Today Matrix Partners China,  held a Q&A meet-up at Garage Cafe in Zhonguancun, a place for entrepreneur’s to work and meet. Matrix Partners China was started by Shao Yibo in 2007, who originally founded Eachnet, a Chinese clone of Ebay that was later acquired by the global online auction  giant.  Matrix Partners headquartered in America, is regarded among the tier 1 VC’s having invested in Apple, FedEX and Sandisk. Matrix Partners China has successfully in Kingsoft, Anjuke.com and Baofeng.com. They are mainly focused in early stage high tech industries investments that go up to USD$10m.

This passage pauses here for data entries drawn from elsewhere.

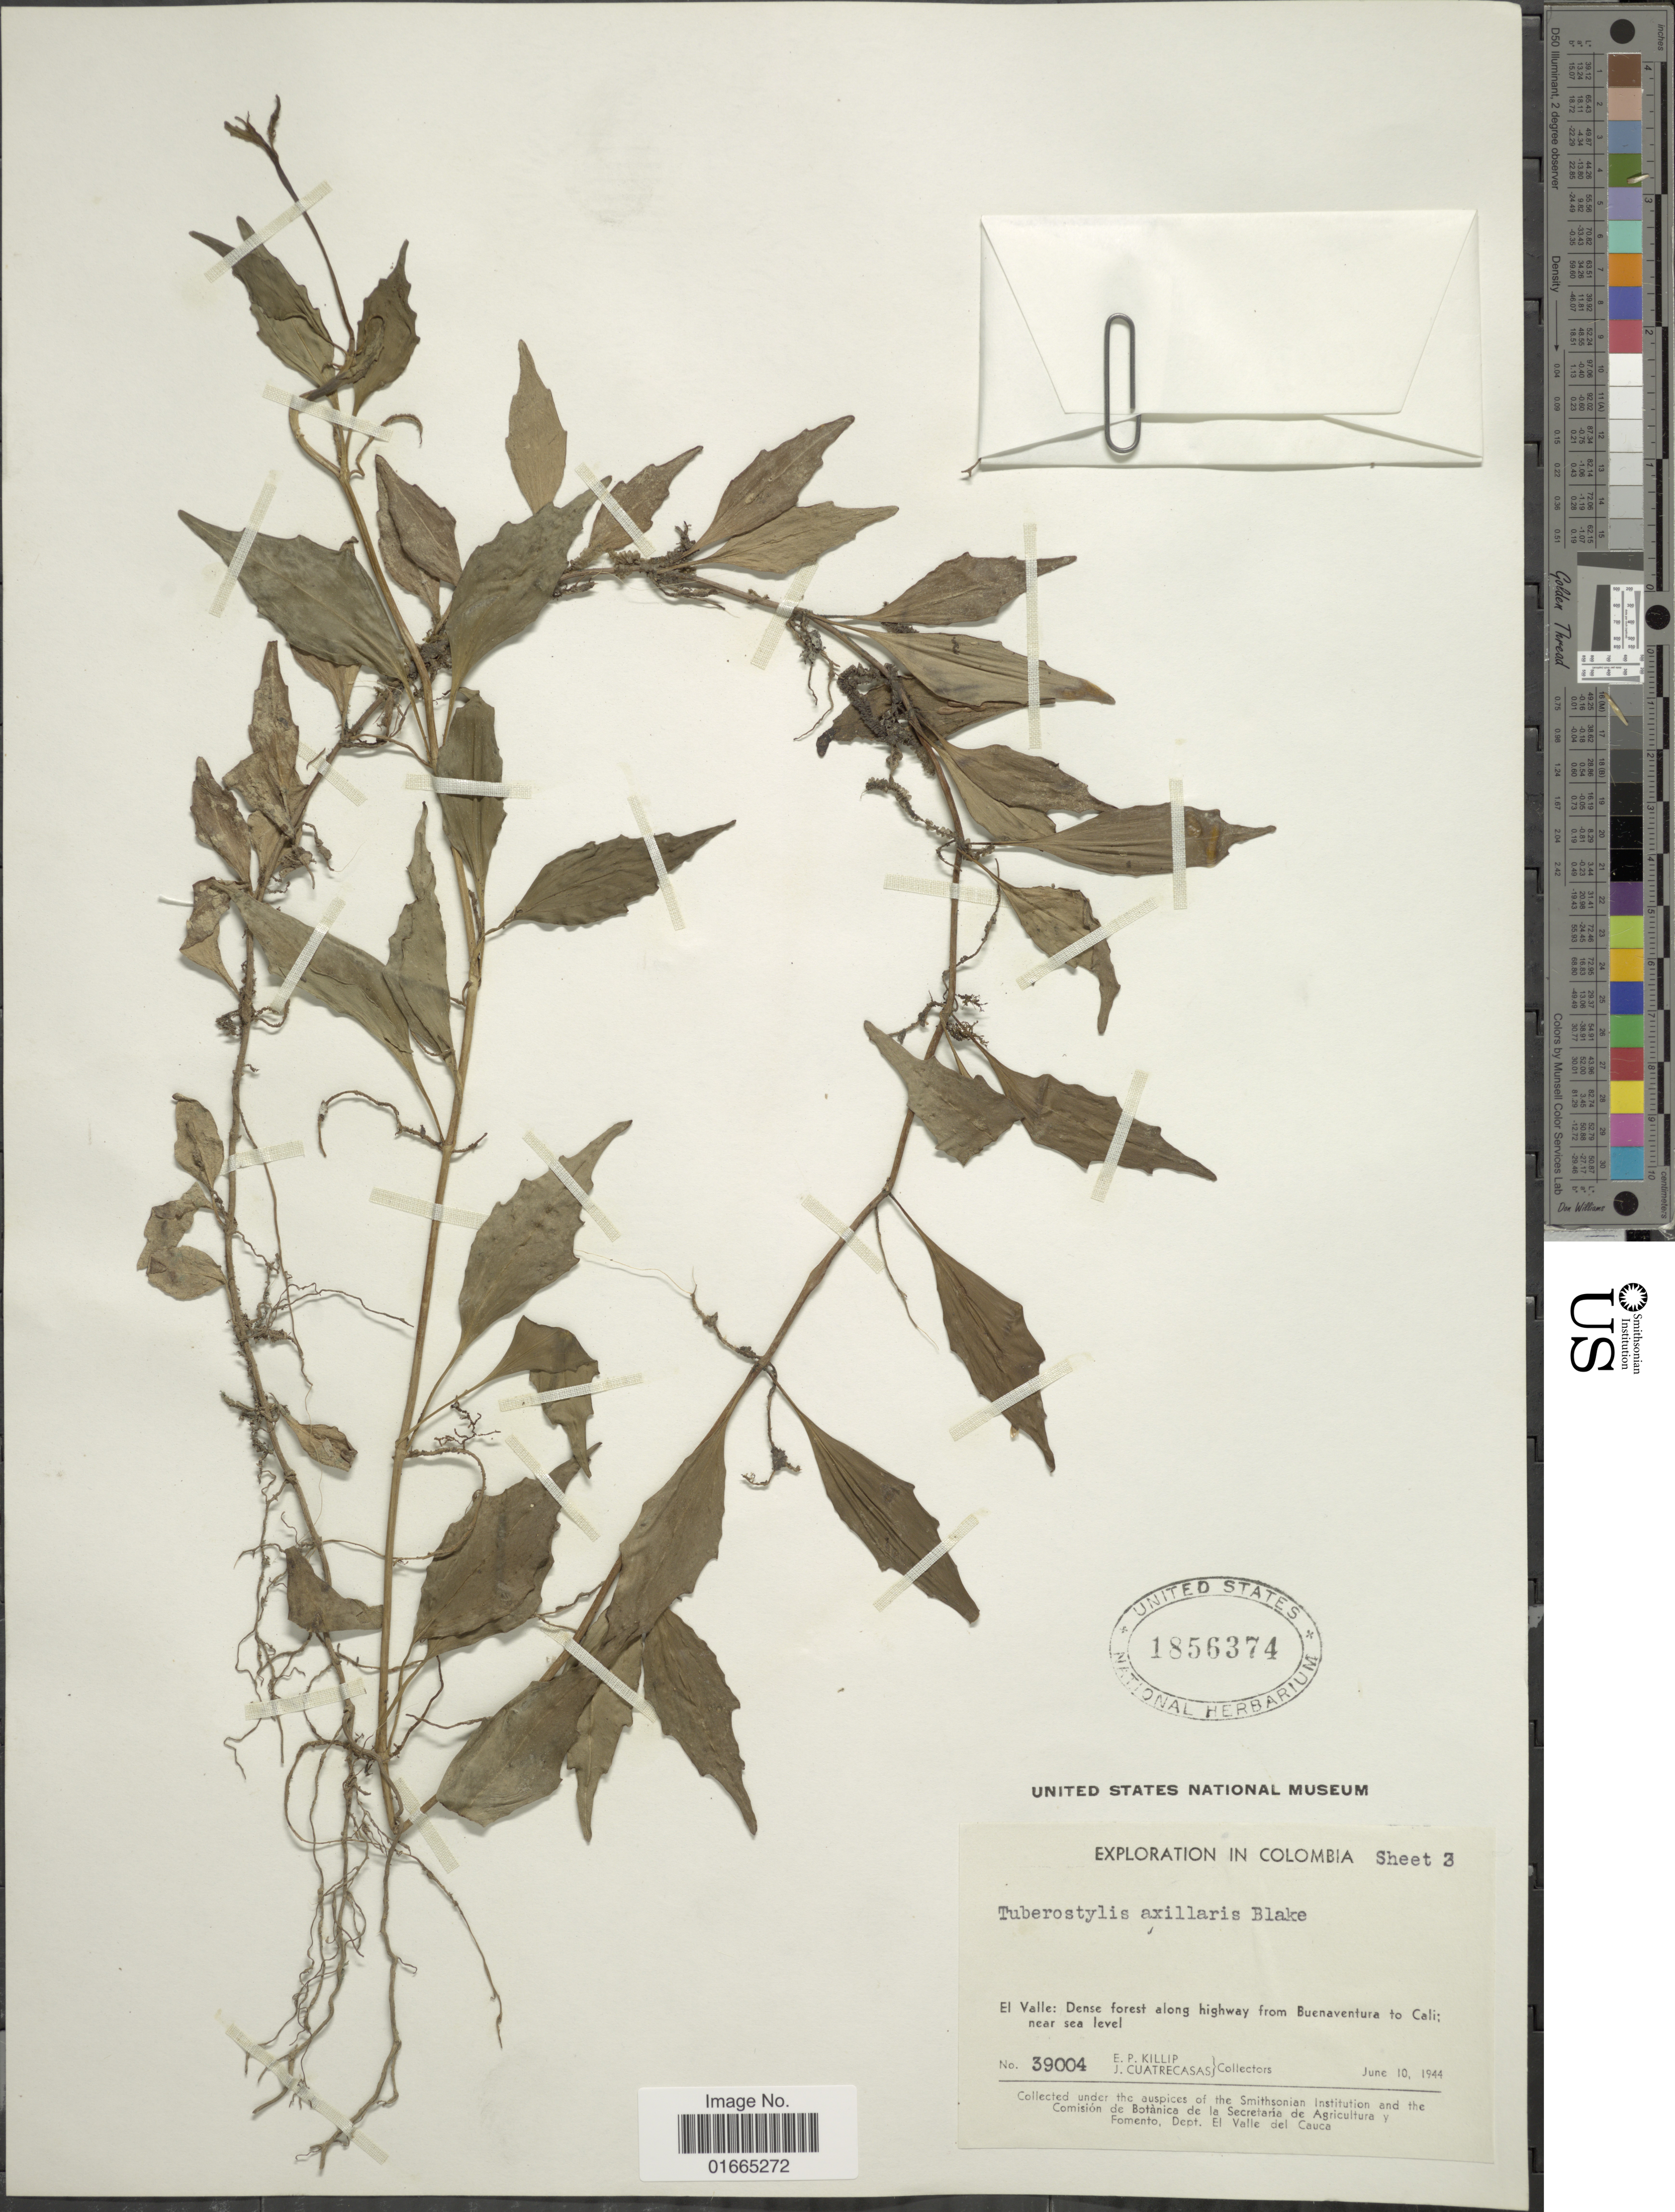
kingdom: Plantae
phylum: Tracheophyta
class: Magnoliopsida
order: Asterales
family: Asteraceae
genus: Tuberostylis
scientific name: Tuberostylis axillaris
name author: S.F. Blake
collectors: E. P. Killip & J. Cuatrecasas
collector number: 39004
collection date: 1944-06-10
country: Colombia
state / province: Valle del Cauca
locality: El Valle: Dense forest along highway from Buenaventura to Cali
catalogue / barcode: US 1856374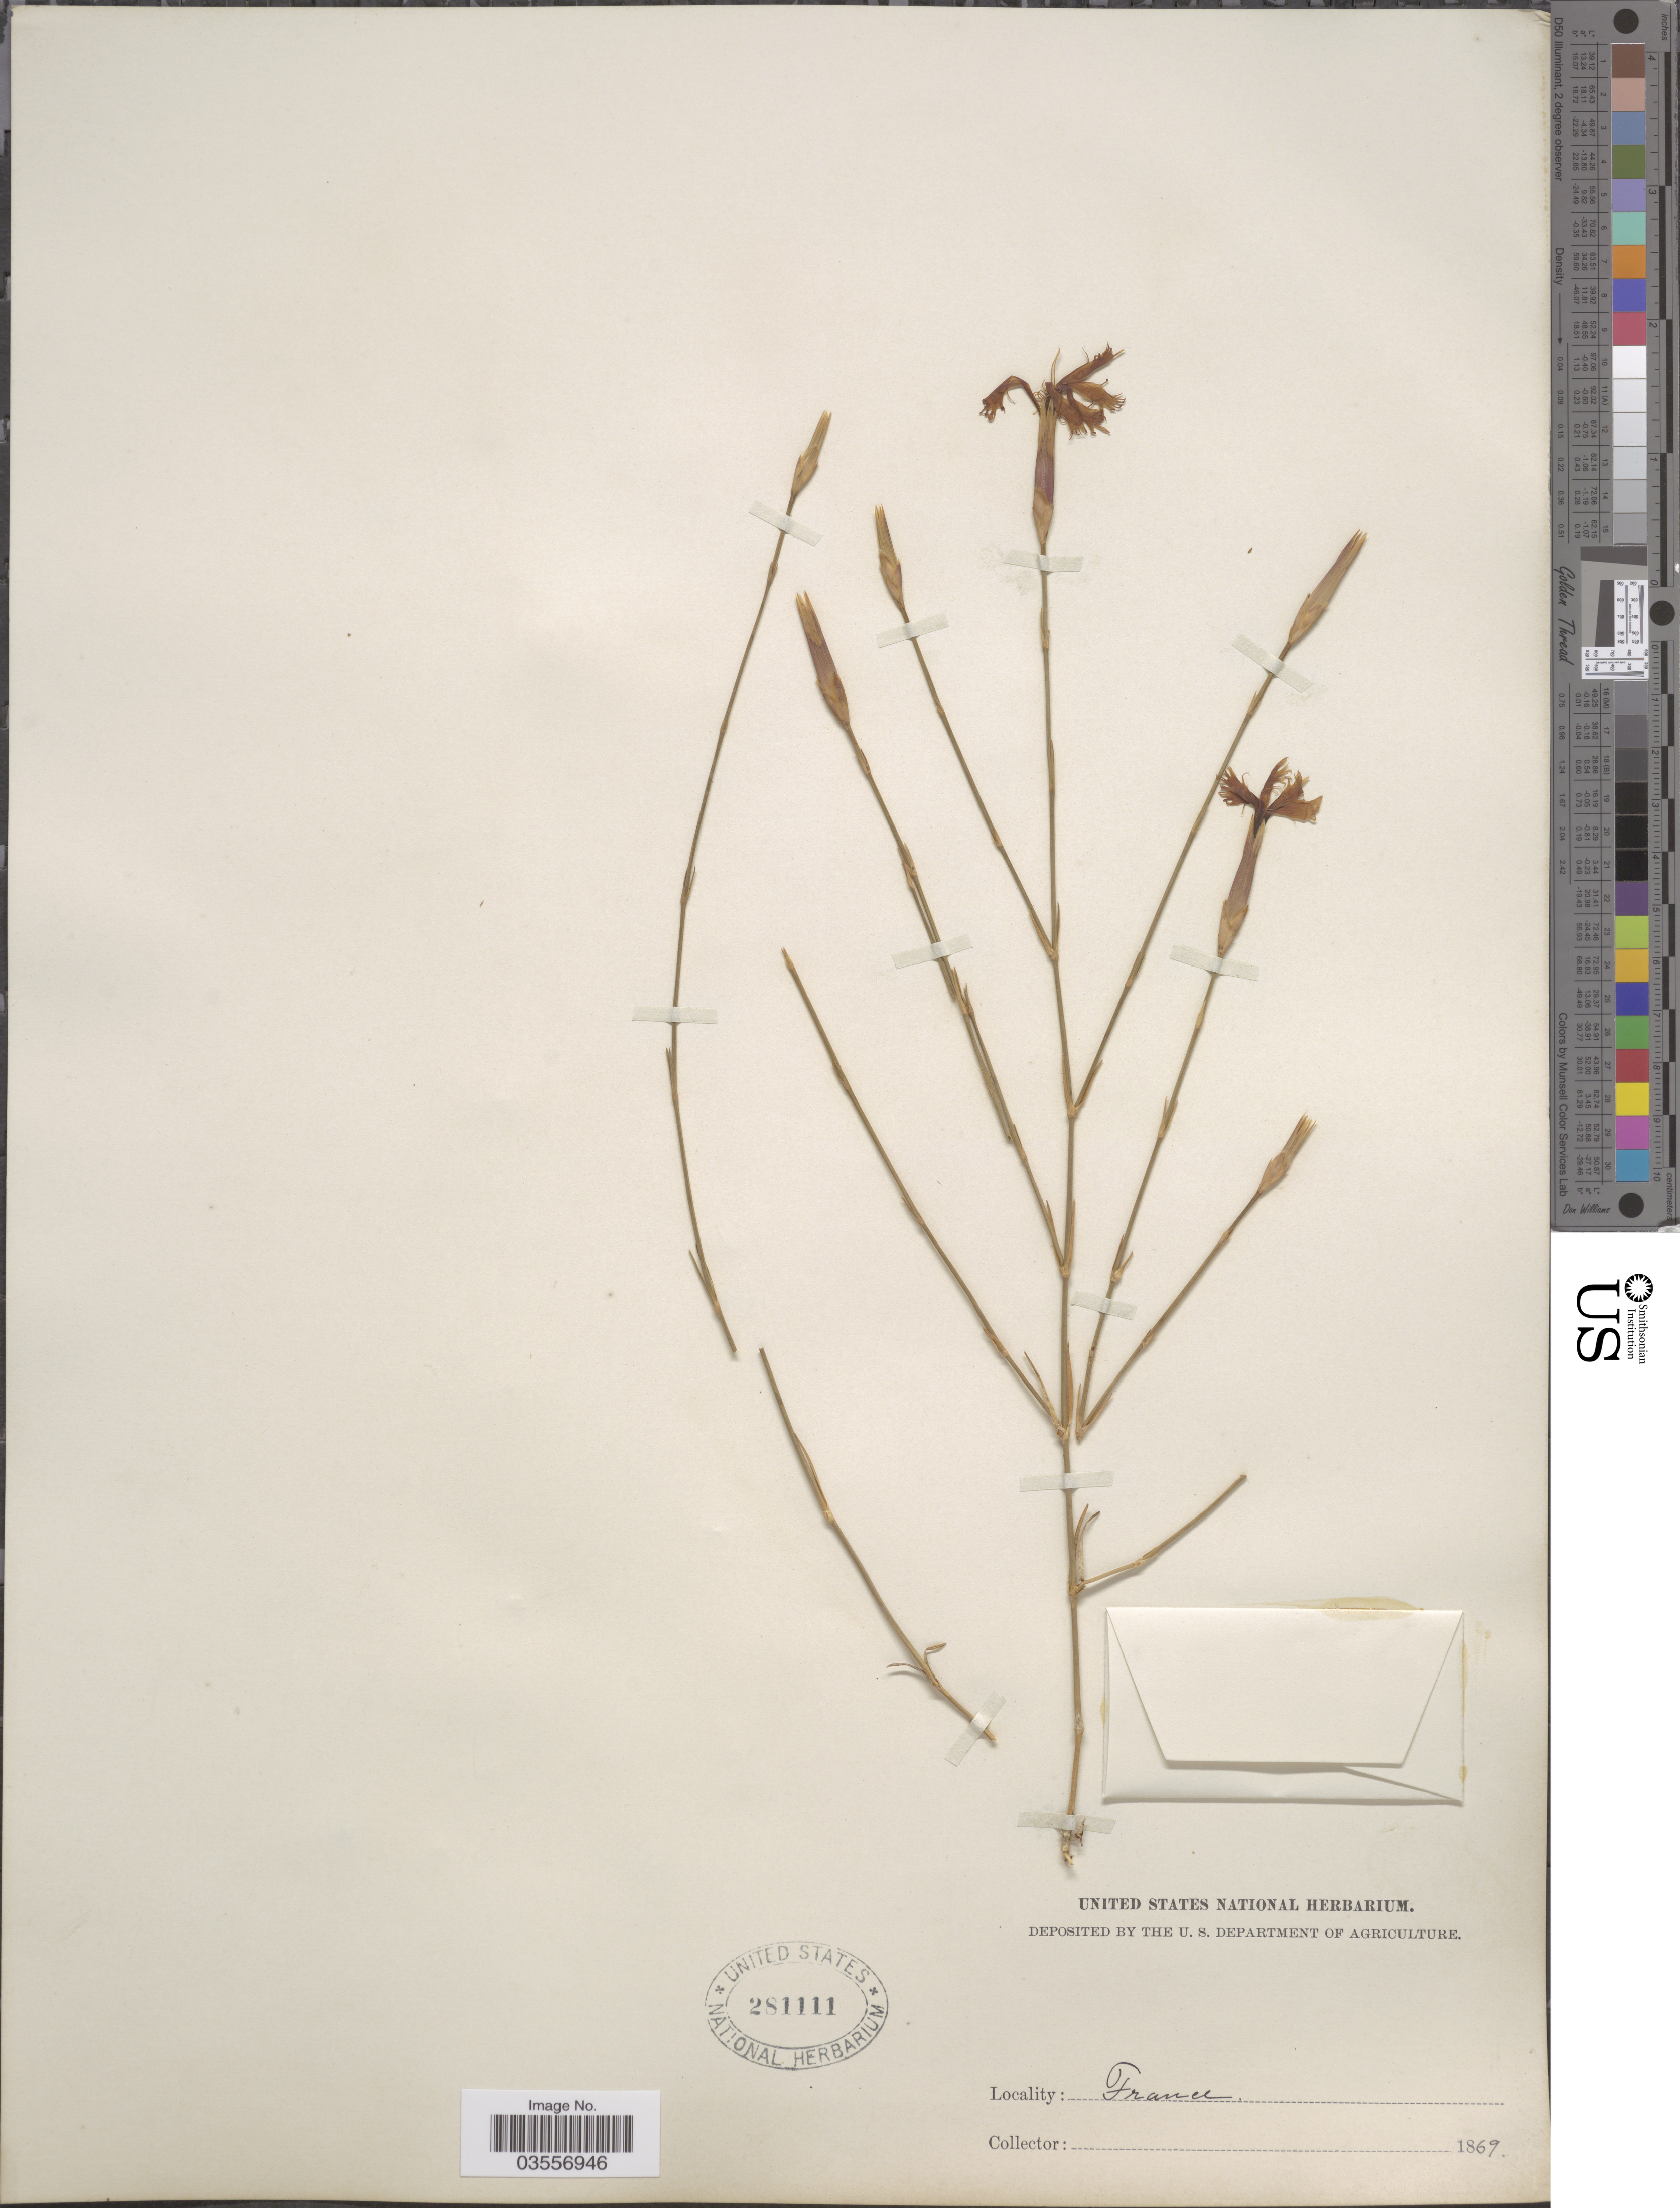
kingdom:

Today’s panel was run by partners Shao Yibo and Zhang Ying.

Here’s a summary:

Entrepreneurs and team tips

  • A founding team of 2-3 people is best
  • A Product Manager who understands both technology and business is crucial in the early stage of a start-up
  • For entrepreneurs who are already married, it matters how supportive their family is
  • One of the most important qualities in an entrepreneur is persuasiveness, because without charisma it is difficult for people to join your team or sell your product
  • For fresh uni graduates it is better not to start a business straight away but instead join another start-up to gain experience

Investment tips

  • For angel investments founders should give up a maximum of 15-20% and for series A and B should only give up 20-25%
  • A start-up should get enough funding to sustain 12-18 months because raising funds is very time consuming (3-6 months)
  • Every time a start-up raises money it should ensure its valuation increases, so milestones should set up milestones e.g. product launch and money raised should get you to the next milestone

Finding the right VC tips

  • It is better to talk to many investors rather than just one, to find the most suitable one
  • Selecting a VC is like selecting a marriage partner because they sit on your board, you need to be able to communicate and understand each other well
  • Start-ups should ask a VC to provide the contact information of their portfolio companies to be able to understand what the VC is like to work with
  • For industries that can only have 1 winner, a VC will not invest in the others but for industries like online games or e-commerce they can invest in multiple companies
  • Do not give out your business plan to VC’s at public meet-ups or conferences, it is better to contact them in private

Some of these tips sound obvious but it is often the obvious things that people miss or disregard.